The stretch wanted below opens at the line containing "[159,573,564,589] [121,593,554,610] [121,615,638,631]" and closes at the line containing "[1207,700,1277,712] Членом. ->". Please return it exactly, with no other lines.

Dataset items
****

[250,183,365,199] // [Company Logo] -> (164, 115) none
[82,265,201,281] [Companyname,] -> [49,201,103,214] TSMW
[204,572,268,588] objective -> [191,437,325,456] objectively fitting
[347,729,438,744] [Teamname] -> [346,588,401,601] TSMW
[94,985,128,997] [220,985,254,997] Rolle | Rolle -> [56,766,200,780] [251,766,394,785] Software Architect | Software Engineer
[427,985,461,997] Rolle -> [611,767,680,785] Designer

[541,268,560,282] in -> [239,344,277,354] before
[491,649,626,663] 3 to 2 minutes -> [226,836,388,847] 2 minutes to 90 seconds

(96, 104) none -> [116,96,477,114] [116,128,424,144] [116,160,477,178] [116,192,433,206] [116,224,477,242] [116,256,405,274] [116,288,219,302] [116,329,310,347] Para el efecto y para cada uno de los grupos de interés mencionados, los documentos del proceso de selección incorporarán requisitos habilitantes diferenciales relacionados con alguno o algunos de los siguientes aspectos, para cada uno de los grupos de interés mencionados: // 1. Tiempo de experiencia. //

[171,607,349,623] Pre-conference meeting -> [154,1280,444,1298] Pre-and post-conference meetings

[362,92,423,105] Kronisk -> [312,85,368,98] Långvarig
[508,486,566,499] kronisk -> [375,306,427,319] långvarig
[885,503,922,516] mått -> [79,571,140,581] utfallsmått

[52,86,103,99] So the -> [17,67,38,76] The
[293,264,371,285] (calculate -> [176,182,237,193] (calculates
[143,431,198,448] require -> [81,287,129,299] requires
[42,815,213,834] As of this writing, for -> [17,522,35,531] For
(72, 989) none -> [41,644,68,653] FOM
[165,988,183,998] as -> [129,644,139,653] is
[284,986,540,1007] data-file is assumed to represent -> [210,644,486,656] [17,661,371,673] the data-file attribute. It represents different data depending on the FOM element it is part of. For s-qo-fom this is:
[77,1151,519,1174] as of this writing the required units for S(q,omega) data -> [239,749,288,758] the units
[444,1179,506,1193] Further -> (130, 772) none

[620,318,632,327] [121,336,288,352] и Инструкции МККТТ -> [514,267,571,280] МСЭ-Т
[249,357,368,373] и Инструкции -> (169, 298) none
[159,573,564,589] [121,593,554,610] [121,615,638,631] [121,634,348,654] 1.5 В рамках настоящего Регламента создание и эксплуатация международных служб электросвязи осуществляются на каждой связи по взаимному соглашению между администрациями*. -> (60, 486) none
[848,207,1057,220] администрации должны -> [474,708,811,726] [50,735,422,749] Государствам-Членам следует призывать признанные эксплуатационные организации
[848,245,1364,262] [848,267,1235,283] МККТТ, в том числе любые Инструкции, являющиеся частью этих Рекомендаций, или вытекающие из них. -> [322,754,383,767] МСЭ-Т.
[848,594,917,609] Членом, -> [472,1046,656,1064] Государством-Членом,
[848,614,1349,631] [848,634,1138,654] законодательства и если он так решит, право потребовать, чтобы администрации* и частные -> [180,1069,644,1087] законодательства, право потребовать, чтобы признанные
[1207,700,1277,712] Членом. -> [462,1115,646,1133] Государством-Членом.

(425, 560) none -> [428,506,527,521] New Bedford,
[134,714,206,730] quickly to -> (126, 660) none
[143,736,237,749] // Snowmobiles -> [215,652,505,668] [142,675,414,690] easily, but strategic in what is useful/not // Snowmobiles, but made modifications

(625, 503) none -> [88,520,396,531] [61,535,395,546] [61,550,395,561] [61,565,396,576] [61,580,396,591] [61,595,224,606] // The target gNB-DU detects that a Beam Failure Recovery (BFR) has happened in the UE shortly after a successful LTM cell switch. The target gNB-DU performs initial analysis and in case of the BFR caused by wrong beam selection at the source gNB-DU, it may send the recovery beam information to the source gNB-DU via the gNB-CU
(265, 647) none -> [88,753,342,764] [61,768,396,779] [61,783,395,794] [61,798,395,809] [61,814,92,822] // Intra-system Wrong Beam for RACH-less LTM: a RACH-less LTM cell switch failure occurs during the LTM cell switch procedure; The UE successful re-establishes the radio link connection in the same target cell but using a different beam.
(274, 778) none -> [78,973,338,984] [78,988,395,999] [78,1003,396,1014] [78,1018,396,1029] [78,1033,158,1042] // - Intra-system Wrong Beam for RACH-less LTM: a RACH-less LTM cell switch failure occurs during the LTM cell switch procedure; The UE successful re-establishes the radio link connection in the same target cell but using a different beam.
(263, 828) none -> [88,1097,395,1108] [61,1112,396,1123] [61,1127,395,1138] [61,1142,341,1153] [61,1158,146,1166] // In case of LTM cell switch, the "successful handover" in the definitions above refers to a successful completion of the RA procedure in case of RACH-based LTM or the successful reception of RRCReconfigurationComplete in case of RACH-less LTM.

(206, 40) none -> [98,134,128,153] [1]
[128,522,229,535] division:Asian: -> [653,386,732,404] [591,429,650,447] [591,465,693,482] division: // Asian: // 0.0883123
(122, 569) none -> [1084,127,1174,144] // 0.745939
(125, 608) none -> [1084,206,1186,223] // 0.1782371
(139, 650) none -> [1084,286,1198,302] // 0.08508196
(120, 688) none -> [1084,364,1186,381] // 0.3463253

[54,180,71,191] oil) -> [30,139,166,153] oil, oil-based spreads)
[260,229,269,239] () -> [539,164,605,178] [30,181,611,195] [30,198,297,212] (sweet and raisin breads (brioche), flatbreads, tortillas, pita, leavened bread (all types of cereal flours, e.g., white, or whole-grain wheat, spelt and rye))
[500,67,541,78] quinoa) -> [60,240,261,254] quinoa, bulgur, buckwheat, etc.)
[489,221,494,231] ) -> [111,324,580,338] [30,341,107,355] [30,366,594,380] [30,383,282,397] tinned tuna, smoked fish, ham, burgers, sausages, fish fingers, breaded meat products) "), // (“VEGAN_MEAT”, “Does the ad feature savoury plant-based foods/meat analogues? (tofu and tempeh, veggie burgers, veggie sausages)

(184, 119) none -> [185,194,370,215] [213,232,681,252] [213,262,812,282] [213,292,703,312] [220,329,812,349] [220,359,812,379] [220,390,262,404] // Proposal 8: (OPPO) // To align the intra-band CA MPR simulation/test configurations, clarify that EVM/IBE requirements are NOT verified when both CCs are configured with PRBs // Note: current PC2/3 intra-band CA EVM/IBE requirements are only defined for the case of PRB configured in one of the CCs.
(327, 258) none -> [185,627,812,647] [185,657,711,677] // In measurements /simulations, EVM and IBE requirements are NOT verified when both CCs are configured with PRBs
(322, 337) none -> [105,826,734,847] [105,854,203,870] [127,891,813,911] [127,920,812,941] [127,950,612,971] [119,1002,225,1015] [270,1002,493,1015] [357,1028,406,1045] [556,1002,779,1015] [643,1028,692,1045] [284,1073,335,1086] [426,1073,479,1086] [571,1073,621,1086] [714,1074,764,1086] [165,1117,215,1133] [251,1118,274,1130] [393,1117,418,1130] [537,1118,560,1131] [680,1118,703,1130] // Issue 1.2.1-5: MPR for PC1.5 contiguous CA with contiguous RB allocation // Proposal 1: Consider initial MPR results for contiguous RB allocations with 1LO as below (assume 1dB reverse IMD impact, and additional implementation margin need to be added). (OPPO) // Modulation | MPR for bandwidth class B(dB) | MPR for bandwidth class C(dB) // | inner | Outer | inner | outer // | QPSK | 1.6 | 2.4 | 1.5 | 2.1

****

▶ Answer to the exercise:
[159,573,564,589] [121,593,554,610] [121,615,638,631] [121,634,348,654] 1.5 В рамках настоящего Регламента создание и эксплуатация международных служб электросвязи осуществляются на каждой связи по взаимному соглашению между администрациями*. -> (60, 486) none
[848,207,1057,220] администрации должны -> [474,708,811,726] [50,735,422,749] Государствам-Членам следует призывать признанные эксплуатационные организации
[848,245,1364,262] [848,267,1235,283] МККТТ, в том числе любые Инструкции, являющиеся частью этих Рекомендаций, или вытекающие из них. -> [322,754,383,767] МСЭ-Т.
[848,594,917,609] Членом, -> [472,1046,656,1064] Государством-Членом,
[848,614,1349,631] [848,634,1138,654] законодательства и если он так решит, право потребовать, чтобы администрации* и частные -> [180,1069,644,1087] законодательства, право потребовать, чтобы признанные
[1207,700,1277,712] Членом. -> [462,1115,646,1133] Государством-Членом.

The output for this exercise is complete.